Amongst savvy investors, it’s now common knowledge that index funds generally outperform actively managed funds. For the first time, investors now have as much money in index funds as they do in actively managed funds. Passive investing is now seen as the best way to build wealth long-term, and performance of index funds prove that. The table below shows the percentage of actively managed funds that underperformed their respective indexes.

Percentage of Equity Funds Outperformed by Benchmarks

Are there any good actively managed funds?

When only looking at periods of time greater than one year, index funds outperform actively managed funds in every category. We know that the odds are slim when it comes to picking an actively managed fund that beats the market, but can it be done? Are there actively managed funds that consistently beat the market?

Look for low expenses

Actively managed funds with lower expenses perform better than those with higher expenses. Research by Moneyshows that active funds with expenses in the lowest quartile (bottom 25%) returned 9.4% per year over the last 5 years. Active funds with expenses in the highest quartile returned only 4.4%. There appears to be a direct correlation between how much funds are charging and how much they are returning. Funds that charge the most have the poorest returns.

Can brilliant investors beat the market?

Jeffrey Gundlach is, by many accounts, a fantastic bond investor. He foresaw the subprime mortgage collapse, calling it an “unmitigated disaster” in June 2007. His biggest fund has consistently outperformed the index benchmark since its inception. The fund he managed before starting his own company consistently outperformed its peers, too. 

However he has also been very wrong in the past. Gundlach said that “munis [municipal bonds]  are the new subprime” in 2011, and reportedly liquidated most of his holdings in municipal bonds. The decline he predicted didn’t occur, and prices instead kept going up. Earlier this year, he predicted the 10-year Treasury yield would be 6% by 2021. That’s still possible, but the yield is now much lower than it was at the beginning of the year, and 6% by 2021 is pretty ambitious.

Gundlach’s funds have performed well for the most part, but he clearly can’t predict the future. Beating the market consistently almost requires you to be able to see into the future, or at the very least have very good luck. I’m not sure what percentage of Gundlach’s success has been clairvoyance and how much has been luck, but I don’t think we can say with any degree of certainty that he will continue outperforming the market in the future.

The holding company run by Warren Buffett, Berkshire Hathaway, has returned 20.8% per year since 1965. Over the last 15 years, though, Berkshire returns have slightly lagged the S&P 500. Some speculate that Warren Buffett has lost his touch, but I think something else is going on: it’s harder than ever to beat the market.

Buffett made a bet in 2007 with a hedge fund firm that an S&P 500 index fund would outperform the basket of hedge funds his competitor chose.

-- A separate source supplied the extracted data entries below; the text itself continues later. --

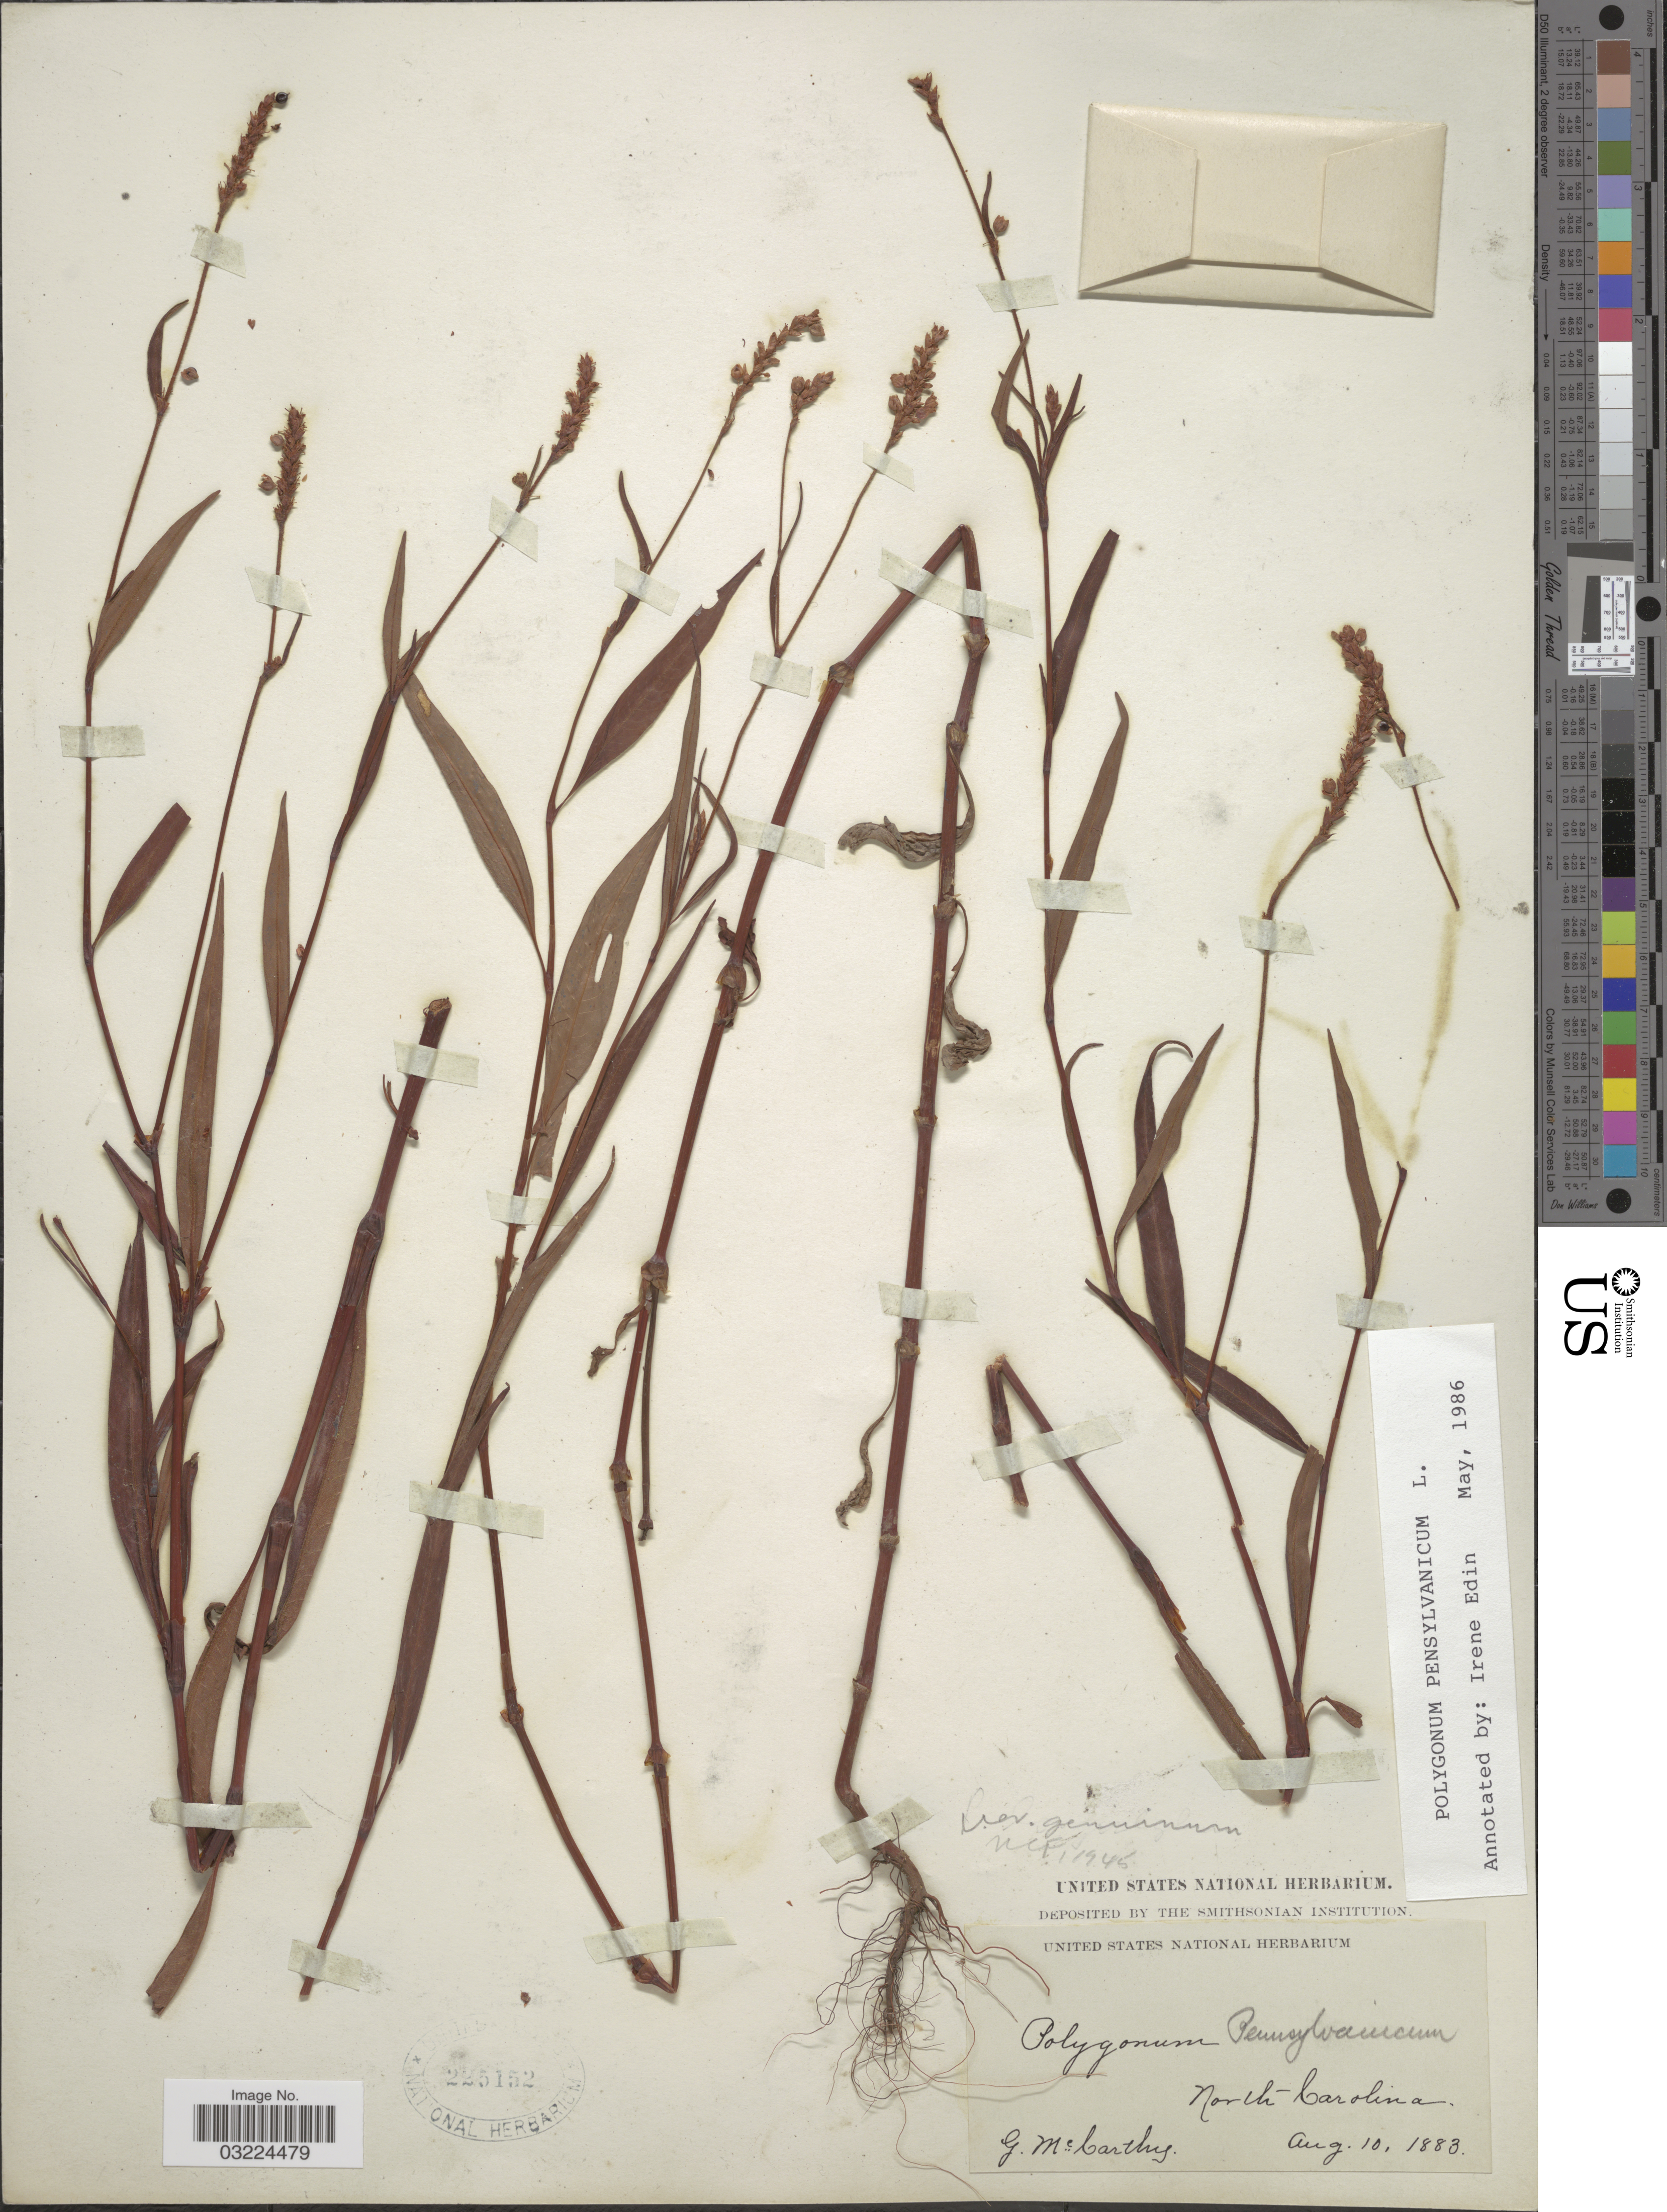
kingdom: Plantae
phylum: Tracheophyta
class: Magnoliopsida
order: Caryophyllales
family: Polygonaceae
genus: Persicaria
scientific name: Persicaria pensylvanica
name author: (L.) M. Gómez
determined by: Atha, D. E.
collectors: G. McCarthy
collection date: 1883-08-10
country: United States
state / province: North Carolina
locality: North Carolina.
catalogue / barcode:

The bet was a decade long, and it wasn’t even close: Buffett’s index fund returned 7.1% annually and the hedge funds returned 2.2%. On investing in index funds, Buffett says “I think it’s the thing that makes the most sense practically all of the time.” Though he has outperformed indexes in the past, it’s clear that Warren Buffett is now a huge fan of passive investing.

Are investors getting smarter or are actively managed funds getting worse?

The amount of money flowing into index funds either means that investors are finally waking up and getting smarter or index funds have only recently started outperforming actively managed funds. It appears to be the former. Studies published as far back as 1968 have claimed that actively managed funds are inferior to their respective benchmarks.

A study published in 1999, looking at mutual fund performance from 1975-1995, actually found some evidence of stock-selection skills. The study found that stocks mutual funds actively bought significantly outperformed stocks they sold by about 2% in the year following the trades. They did not, however, find that stocks widely held by funds outperformed other stocks.

I think it’s important to highlight what that 1999 study found. They found evidence of stock-picking ability, but the overall returns of actively managed funds weren’t better than returns of index funds. Why is that?

It’s about the taxes

Picking stocks that can outperform stocks you already have over the short-term (the study only looked at the year after stocks were bought or sold) is only half the battle. When a stock is sold, you have to pay taxes on the gains. If you’re constantly buying and selling stocks, you can rack up a significant tax bill (assuming the stocks went up in price). Short-term capital gains (on assets held less than one year) are taxed at regular income tax rates, which can be significantly higher than long-term capital gains tax rates.

The evidence in the 1999 study and the data from SPIVA show that active fund managers have a better chance at outperforming benchmarks over a short period of time (although their “ability” is still very questionable). Even if active funds can “beat the market” in the short-term, the taxes they generate in the process likely make those returns not worth it. If short-term capital gains were taxed at the same rate as long-term capital gains, it might be a different story.

Survivorship bias

Actively managed funds that perform poorly don’t survive and are usually quickly forgotten. The funds that survive are the ones that perform the best, and the ones we remember. The SPIVA data, in the table at the beginning of the article, eliminates survivorship bias and includes all funds. When choosing an investment strategy, it’s important to look at the performance of all funds, not just one or two outliers that may have outperformed benchmarks. 

The 1999 study (I promise this will be the last time I reference it) also found that past performance was only weakly correlated with future success. This means that the performance of all active managers is a better barometer of future success than only looking at the ones that have been successful in the past, like Jeffrey Gundlach.

The bottom line

If you look hard enough, you can find a handful of funds that have beaten the market over longer time periods, like 10 or 15 years. Beyond that, it becomes nearly impossible to find an actively managed fund that has consistently outperformed index funds.

Even investors like Warren Buffett have struggled to outperform index funds recently (as I mentioned earlier, the 15-year performance of Berkshire Hathaway slightly lags the S&P 500). There’s no doubt there will be some fund managers who outperform the market over the next 10 or 15 years, but who are they? I don’t think anyone knows the answer to that question. Our civilization is pretty advanced, but we haven’t yet figured out time travel.

The numbers show that active investing is, more often than not, a losing strategy. Picking active funds with low expenses or historically successful managers may improve your odds, but your chances are probably better with index funds. When it comes to choosing where to invest a lifetime’s worth of savings, it’s probably smarter not to play the odds.

Disclosure: I do not own shares in any of the funds/companies mentioned in this article.